New Research on Factor Investing in the Bond Market

Factor-driven investing, while highly popular among equity investors, has not been widely adopted in the bond market. But new research shows how to construct highly efficient fixed-income portfolios using factors, as well as the ongoing importance of reducing expenses.

Professors Eugene Fama and Ken French are best known for their 1992 study “The Cross-Section of Expected Stock Returns.” Based on the findings documented in that paper, they proposed that the single-factor (market beta) capital asset pricing model (CAPM) be replaced by a new three-factor model, adding size and value, as their addition significantly improved the ability to explain the differences in returns of diversified portfolios. Less well known, perhaps because bonds are less sexy than stocks, is that in their 1993 paper “Common Risk Factors in the Returns on Stocks and Bonds,” Fama and French also proposed a two-factor (term and default) model to explain bond returns.
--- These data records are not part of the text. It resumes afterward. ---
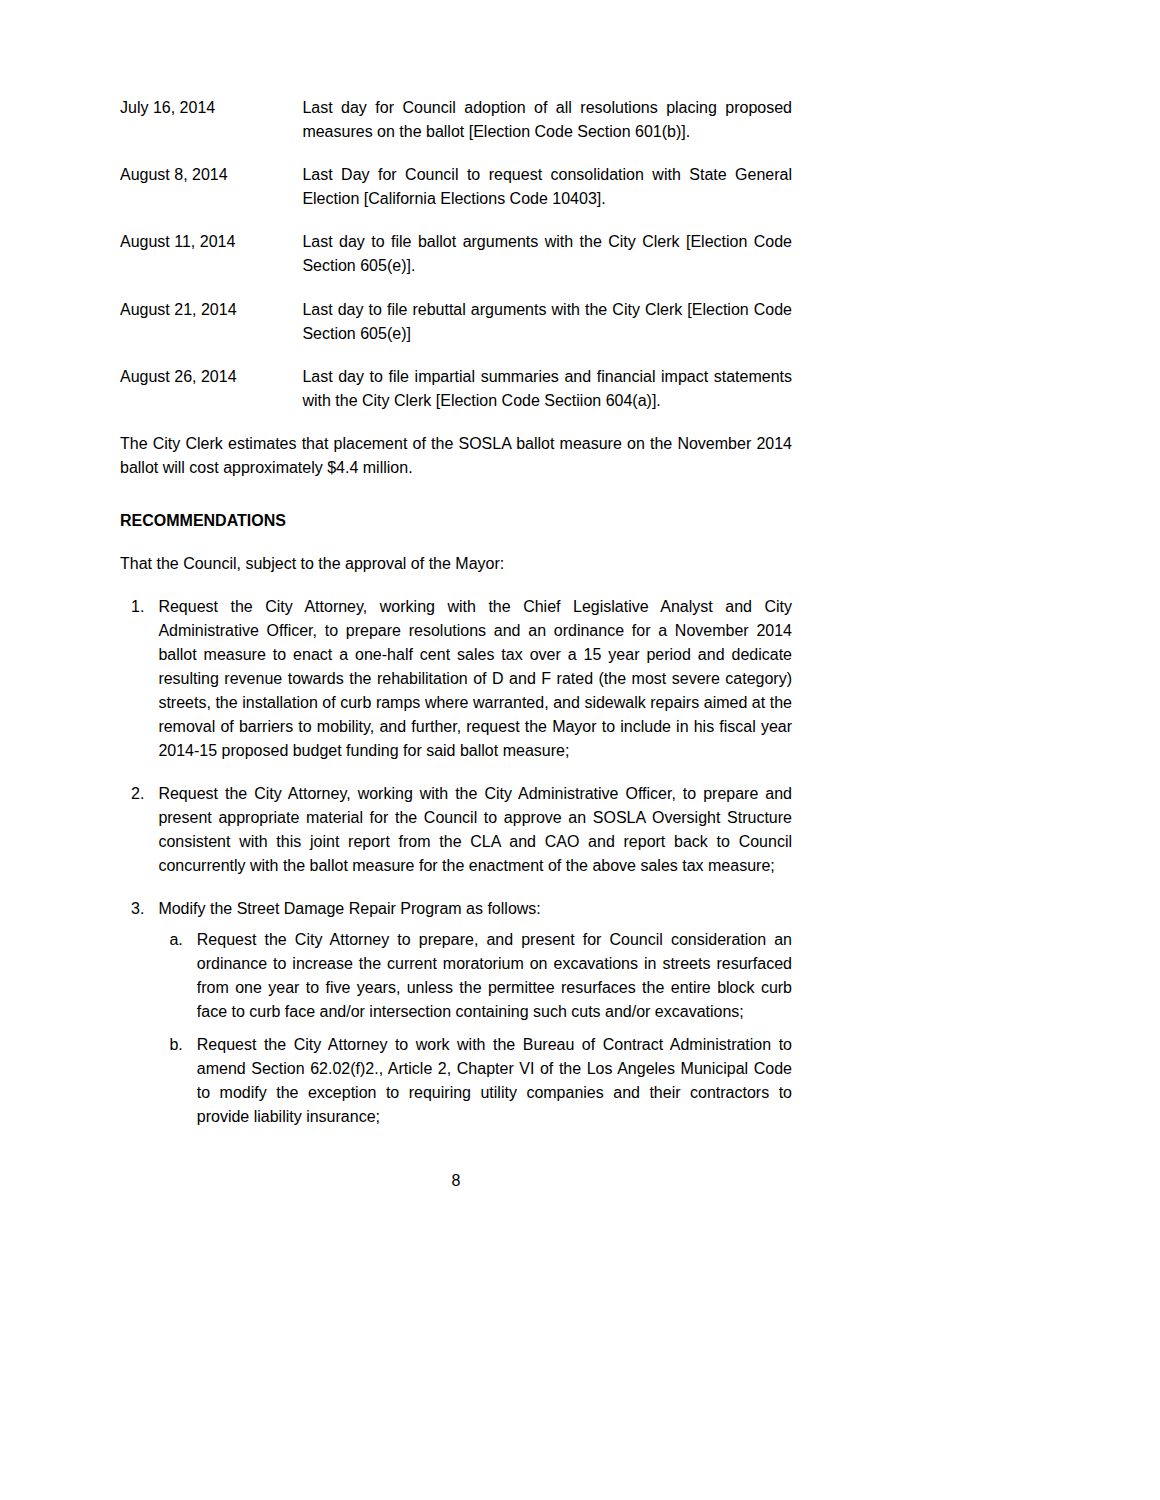July 16, 2014
Last day for Council adoption of all resolutions placing proposed measures on the ballot [Election Code Section 601(b)].
August 8, 2014
Last Day for Council to request consolidation with State General Election [California Elections Code 10403].
August 11, 2014
Last day to file ballot arguments with the City Clerk [Election Code Section 605(e)].
August 21, 2014
Last day to file rebuttal arguments with the City Clerk [Election Code Section 605(e)]
August 26, 2014
Last day to file impartial summaries and financial impact statements with the City Clerk [Election Code Sectiion 604(a)].
The City Clerk estimates that placement of the SOSLA ballot measure on the November 2014 ballot will cost approximately $4.4 million.
RECOMMENDATIONS
That the Council, subject to the approval of the Mayor:
Request the City Attorney, working with the Chief Legislative Analyst and City Administrative Officer, to prepare resolutions and an ordinance for a November 2014 ballot measure to enact a one-half cent sales tax over a 15 year period and dedicate resulting revenue towards the rehabilitation of D and F rated (the most severe category) streets, the installation of curb ramps where warranted, and sidewalk repairs aimed at the removal of barriers to mobility, and further, request the Mayor to include in his fiscal year 2014-15 proposed budget funding for said ballot measure;
Request the City Attorney, working with the City Administrative Officer, to prepare and present appropriate material for the Council to approve an SOSLA Oversight Structure consistent with this joint report from the CLA and CAO and report back to Council concurrently with the ballot measure for the enactment of the above sales tax measure;
Modify the Street Damage Repair Program as follows:
Request the City Attorney to prepare, and present for Council consideration an ordinance to increase the current moratorium on excavations in streets resurfaced from one year to five years, unless the permittee resurfaces the entire block curb face to curb face and/or intersection containing such cuts and/or excavations;
Request the City Attorney to work with the Bureau of Contract Administration to amend Section 62.02(f)2., Article 2, Chapter VI of the Los Angeles Municipal Code to modify the exception to requiring utility companies and their contractors to provide liability insurance;
8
Marlena Lee, co-head of research at Dimensional Fund Advisors, conducted perhaps the most rigorous performance study of bond managers in her 2009 study “Is There Skill among Bond Managers?” Lee employed modified Fama-French term and default factors in combination with market, size and value factors to risk adjust alphas. Lee’s sample included 2,353 active U.S. investment-grade, high-yield and government bond funds and covered the period January 1991 to December 2008. Following is a summary of her findings:

  • In aggregate, active bond funds underperform appropriate benchmarks by an amount roughly equal to fees.
  • All categories of funds (government, corporate, high yield) produce negative net alphas.
  • There is no evidence of winner persistence in net returns beyond the randomly expected. We cannot separate skill from luck.
  • Collectively, investors in active bond funds lose about 90 basis points per year, or about $1.4 billion in 2008, in underperformance – a triumph of hope over experience.